The water tanks are disgusting. They haven't been opened or cleaned in years and are coated in what is likely algae (?) gone full 90 to black and for sure harmful. The access ports are tiny. The tanks are fibreglass and glassed into the hull and measure 60"(L) 26"(D) and 18" high at the inboard side and with the curve of the hull on the outboard side.

My wonder at the moment is whether to a) cut in bigger access ports, cut out the old valves and install new ones, clean out the tanks and install new water lines and use that simple system for grey water stuff in the galley or b) do I cut the built-ins out of the boat and install new water tanks in the same place?
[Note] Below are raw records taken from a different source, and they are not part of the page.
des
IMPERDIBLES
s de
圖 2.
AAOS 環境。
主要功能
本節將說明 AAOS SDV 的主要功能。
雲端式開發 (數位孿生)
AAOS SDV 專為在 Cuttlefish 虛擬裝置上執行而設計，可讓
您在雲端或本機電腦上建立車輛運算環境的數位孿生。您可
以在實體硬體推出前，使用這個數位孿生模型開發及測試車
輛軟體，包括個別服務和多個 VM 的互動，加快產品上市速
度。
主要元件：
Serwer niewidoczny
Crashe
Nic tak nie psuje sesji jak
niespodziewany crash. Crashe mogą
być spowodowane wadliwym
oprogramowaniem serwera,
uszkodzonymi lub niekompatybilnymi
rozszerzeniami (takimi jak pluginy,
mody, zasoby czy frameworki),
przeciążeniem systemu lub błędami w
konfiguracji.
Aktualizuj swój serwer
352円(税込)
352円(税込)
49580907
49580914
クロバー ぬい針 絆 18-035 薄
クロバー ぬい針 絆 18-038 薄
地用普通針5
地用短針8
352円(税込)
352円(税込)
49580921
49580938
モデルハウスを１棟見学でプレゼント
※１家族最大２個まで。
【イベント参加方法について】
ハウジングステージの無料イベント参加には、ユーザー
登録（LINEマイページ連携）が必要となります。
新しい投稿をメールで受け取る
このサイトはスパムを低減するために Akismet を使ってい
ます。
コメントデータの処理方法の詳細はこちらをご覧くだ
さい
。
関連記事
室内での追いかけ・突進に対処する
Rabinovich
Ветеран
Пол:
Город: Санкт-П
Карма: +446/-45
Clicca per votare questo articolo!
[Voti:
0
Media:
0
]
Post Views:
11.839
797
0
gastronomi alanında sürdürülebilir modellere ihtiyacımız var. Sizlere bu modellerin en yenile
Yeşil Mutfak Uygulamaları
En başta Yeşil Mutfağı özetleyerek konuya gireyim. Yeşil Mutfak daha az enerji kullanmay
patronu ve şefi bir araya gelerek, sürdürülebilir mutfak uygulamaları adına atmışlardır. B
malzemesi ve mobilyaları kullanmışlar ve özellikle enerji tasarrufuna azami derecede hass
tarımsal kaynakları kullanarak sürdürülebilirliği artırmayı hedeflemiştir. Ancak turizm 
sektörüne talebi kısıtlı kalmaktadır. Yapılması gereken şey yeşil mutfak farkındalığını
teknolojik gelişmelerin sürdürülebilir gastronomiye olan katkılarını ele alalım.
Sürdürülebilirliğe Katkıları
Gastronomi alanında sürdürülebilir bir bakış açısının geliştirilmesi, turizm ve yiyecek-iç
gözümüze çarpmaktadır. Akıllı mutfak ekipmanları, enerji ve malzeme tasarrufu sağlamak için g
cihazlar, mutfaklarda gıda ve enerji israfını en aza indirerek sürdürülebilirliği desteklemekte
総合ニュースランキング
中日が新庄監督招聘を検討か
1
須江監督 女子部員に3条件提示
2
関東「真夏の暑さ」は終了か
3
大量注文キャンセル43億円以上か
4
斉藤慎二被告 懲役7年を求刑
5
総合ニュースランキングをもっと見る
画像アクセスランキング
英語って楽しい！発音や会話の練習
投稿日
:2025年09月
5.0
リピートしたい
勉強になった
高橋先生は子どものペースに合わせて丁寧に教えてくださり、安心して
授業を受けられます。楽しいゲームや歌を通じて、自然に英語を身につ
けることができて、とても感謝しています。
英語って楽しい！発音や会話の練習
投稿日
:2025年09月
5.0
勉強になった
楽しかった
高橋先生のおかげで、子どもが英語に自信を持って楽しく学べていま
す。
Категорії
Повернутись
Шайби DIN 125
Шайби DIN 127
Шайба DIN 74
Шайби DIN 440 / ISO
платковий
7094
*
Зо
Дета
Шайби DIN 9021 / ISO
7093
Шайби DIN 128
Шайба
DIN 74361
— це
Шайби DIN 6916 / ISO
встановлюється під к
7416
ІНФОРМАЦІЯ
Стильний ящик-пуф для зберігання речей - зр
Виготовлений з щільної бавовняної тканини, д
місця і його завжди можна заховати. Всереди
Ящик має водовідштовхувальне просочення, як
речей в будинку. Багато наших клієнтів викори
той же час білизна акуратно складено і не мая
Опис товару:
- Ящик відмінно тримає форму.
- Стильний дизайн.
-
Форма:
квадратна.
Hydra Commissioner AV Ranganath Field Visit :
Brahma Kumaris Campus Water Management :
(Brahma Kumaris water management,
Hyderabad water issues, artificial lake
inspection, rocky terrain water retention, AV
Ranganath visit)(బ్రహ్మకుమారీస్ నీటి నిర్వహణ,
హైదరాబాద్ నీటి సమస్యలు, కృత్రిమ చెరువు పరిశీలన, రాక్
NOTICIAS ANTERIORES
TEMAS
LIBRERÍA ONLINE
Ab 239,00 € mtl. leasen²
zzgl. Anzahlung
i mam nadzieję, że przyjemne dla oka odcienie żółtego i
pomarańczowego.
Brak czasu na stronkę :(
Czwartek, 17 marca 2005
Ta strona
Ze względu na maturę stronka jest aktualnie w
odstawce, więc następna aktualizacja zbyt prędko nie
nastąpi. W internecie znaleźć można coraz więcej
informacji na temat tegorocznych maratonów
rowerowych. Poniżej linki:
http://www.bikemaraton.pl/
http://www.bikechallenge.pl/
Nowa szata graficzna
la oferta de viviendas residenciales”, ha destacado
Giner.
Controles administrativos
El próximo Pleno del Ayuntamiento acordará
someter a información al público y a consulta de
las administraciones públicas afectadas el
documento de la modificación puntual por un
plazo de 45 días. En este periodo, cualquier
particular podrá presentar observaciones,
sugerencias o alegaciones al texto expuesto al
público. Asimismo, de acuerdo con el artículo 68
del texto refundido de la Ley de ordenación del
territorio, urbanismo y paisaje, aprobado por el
A friend looked at them and said they would clean up okay and there is the added safety feature of water tight holds on both sides of the boat in the event of a holing. Seemed a severe observation but he's a Captain so I listen.

Thoughts CF?
With simple as your "guiding criteria" I would clean the tanks and replace all the copper plumbing and gate valves. After you have convinced yourself that the tanks are clean I would have the water lab tested (not expensive) to insure it truly meets all health concerns. The test results should dictate where you go from there.